**To do:** Return each of the lines below that contains the string "title". Treat uppercase and lowercase letters as different.

Dataset entries:
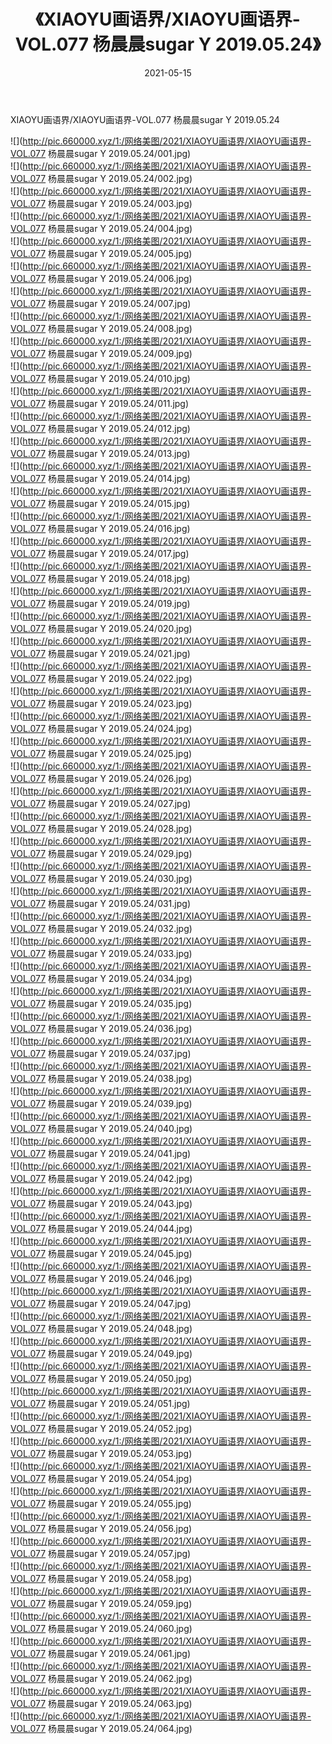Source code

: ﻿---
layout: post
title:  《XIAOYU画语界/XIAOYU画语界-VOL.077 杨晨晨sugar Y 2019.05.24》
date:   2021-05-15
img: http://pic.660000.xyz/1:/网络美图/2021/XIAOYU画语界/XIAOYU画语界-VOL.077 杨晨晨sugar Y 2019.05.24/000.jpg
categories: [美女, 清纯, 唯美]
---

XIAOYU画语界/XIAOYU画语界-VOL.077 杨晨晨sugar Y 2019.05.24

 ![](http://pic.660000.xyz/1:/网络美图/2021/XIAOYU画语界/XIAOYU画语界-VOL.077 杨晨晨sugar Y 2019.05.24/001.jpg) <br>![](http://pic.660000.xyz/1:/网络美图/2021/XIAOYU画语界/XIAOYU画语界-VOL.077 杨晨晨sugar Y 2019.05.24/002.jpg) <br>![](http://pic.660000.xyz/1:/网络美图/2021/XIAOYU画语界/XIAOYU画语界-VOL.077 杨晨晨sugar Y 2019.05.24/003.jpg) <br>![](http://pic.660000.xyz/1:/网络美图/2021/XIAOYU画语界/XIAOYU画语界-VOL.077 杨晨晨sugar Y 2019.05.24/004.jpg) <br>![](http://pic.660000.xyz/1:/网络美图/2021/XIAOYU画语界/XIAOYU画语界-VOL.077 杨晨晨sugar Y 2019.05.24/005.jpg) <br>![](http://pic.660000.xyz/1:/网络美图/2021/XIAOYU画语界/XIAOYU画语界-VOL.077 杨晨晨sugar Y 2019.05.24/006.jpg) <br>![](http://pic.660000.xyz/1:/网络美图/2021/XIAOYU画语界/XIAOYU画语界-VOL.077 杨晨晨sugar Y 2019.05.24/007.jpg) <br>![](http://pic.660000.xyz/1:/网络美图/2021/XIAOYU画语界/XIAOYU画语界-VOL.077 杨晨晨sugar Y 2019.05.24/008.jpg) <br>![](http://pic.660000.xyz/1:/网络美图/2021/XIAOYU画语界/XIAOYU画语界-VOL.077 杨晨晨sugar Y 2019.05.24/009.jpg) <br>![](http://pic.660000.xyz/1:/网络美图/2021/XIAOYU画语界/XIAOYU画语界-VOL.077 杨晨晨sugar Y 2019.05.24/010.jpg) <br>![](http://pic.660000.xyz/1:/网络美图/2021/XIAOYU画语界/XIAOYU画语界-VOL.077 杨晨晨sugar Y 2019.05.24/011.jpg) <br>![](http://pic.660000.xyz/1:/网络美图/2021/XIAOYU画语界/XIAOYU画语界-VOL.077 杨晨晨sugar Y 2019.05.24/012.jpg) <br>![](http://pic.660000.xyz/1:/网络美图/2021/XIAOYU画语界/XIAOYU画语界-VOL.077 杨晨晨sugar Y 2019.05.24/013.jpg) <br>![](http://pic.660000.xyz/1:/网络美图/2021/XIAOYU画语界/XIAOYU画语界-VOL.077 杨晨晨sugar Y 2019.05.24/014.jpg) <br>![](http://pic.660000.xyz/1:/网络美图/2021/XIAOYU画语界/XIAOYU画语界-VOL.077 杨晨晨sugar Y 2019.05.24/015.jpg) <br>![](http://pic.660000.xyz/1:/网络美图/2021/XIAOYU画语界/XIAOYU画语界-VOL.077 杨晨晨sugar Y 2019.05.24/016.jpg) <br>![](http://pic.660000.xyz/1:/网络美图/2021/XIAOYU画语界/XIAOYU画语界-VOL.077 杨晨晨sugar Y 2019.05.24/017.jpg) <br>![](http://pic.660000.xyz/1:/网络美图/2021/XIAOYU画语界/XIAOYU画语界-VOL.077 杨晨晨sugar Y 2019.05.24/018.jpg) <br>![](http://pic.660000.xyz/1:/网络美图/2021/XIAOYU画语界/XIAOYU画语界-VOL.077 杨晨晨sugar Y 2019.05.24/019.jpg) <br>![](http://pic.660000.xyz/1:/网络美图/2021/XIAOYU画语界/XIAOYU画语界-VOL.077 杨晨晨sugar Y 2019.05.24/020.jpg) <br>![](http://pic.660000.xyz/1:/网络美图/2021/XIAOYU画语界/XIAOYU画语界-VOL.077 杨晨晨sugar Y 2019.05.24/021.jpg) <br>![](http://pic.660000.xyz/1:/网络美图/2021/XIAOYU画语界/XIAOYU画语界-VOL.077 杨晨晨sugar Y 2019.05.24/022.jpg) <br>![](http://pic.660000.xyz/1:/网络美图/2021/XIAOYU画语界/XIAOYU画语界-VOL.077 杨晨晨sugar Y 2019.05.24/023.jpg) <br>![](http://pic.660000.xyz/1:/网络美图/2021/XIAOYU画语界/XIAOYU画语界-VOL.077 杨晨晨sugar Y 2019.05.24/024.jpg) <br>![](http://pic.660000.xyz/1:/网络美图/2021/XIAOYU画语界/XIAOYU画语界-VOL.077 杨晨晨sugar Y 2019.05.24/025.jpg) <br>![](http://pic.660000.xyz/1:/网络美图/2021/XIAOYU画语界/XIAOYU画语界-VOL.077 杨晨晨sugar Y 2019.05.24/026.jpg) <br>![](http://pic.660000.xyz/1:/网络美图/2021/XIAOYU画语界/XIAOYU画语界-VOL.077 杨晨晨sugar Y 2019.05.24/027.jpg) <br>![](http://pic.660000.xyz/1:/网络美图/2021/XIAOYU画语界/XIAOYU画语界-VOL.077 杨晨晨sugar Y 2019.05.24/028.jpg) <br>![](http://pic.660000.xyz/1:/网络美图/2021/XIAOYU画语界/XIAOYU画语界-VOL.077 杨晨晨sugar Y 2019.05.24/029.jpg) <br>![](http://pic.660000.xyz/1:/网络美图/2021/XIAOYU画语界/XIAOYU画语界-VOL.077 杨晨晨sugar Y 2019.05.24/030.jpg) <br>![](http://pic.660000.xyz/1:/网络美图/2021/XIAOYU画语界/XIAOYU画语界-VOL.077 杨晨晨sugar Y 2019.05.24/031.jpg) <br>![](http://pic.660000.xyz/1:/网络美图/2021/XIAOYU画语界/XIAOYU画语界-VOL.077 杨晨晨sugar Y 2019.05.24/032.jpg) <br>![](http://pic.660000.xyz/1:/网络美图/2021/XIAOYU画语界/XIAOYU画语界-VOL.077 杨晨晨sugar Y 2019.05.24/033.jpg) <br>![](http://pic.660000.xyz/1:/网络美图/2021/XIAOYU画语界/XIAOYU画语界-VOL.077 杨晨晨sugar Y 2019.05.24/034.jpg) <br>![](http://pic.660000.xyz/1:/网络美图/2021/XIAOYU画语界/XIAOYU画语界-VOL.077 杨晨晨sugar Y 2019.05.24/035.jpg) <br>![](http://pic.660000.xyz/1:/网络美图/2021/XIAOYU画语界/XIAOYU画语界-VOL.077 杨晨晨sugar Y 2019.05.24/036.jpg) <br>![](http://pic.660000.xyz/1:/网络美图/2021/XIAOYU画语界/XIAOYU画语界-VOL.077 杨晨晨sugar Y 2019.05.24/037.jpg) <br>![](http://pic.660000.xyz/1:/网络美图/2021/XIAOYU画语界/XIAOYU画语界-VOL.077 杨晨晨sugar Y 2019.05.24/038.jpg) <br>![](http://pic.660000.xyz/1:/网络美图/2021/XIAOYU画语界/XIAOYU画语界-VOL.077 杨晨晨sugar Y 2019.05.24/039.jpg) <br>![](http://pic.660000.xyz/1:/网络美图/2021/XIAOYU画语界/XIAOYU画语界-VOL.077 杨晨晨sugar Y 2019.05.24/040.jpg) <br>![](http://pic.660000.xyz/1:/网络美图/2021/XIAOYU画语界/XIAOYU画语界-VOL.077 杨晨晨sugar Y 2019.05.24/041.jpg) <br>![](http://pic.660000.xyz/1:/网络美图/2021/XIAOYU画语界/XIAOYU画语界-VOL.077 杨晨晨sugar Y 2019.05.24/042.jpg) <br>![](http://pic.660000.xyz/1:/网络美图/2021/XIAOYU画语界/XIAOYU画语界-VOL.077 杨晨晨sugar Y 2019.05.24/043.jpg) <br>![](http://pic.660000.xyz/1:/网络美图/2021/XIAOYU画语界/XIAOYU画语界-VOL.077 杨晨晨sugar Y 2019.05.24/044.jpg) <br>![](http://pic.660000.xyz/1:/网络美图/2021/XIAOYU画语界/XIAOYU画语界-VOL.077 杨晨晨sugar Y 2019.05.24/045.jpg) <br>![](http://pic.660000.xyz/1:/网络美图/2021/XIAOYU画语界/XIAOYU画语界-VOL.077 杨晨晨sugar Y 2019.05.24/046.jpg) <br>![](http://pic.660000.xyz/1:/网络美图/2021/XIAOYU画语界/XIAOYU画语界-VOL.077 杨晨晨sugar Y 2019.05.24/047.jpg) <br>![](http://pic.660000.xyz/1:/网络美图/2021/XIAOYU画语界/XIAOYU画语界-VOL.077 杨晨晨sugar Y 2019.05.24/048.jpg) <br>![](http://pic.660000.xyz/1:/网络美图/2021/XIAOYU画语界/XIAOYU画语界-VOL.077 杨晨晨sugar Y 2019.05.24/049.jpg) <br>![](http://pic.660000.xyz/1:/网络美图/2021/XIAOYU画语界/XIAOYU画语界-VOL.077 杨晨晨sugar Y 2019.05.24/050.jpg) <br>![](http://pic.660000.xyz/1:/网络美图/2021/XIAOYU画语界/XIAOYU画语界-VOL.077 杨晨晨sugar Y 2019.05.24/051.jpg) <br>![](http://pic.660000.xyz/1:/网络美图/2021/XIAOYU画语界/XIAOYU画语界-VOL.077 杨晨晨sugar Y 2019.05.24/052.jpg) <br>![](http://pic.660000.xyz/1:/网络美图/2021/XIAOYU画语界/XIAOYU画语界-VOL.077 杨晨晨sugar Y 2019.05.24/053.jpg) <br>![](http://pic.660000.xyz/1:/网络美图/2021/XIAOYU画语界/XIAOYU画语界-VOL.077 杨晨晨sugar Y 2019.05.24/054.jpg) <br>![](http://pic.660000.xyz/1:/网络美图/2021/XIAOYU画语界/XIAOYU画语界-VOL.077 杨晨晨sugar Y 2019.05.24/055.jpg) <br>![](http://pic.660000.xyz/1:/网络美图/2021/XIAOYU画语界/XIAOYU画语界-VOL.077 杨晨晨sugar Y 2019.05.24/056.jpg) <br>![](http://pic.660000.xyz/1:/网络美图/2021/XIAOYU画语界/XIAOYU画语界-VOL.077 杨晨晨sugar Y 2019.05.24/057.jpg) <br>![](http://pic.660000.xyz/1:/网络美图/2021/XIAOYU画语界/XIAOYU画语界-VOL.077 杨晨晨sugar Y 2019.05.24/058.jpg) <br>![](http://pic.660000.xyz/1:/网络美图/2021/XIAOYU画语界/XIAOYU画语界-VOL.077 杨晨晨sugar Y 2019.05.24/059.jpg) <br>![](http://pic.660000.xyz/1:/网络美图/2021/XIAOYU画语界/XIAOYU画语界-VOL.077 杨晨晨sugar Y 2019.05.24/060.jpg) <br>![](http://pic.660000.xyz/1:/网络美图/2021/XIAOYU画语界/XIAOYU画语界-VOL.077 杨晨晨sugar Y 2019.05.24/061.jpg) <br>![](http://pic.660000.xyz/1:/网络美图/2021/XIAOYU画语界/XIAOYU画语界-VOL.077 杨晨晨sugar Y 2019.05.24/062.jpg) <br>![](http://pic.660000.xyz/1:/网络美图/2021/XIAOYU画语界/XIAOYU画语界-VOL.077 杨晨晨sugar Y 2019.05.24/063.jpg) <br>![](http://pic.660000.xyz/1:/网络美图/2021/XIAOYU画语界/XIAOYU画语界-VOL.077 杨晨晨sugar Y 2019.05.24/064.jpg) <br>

**Reply:**
title:  《XIAOYU画语界/XIAOYU画语界-VOL.077 杨晨晨sugar Y 2019.05.24》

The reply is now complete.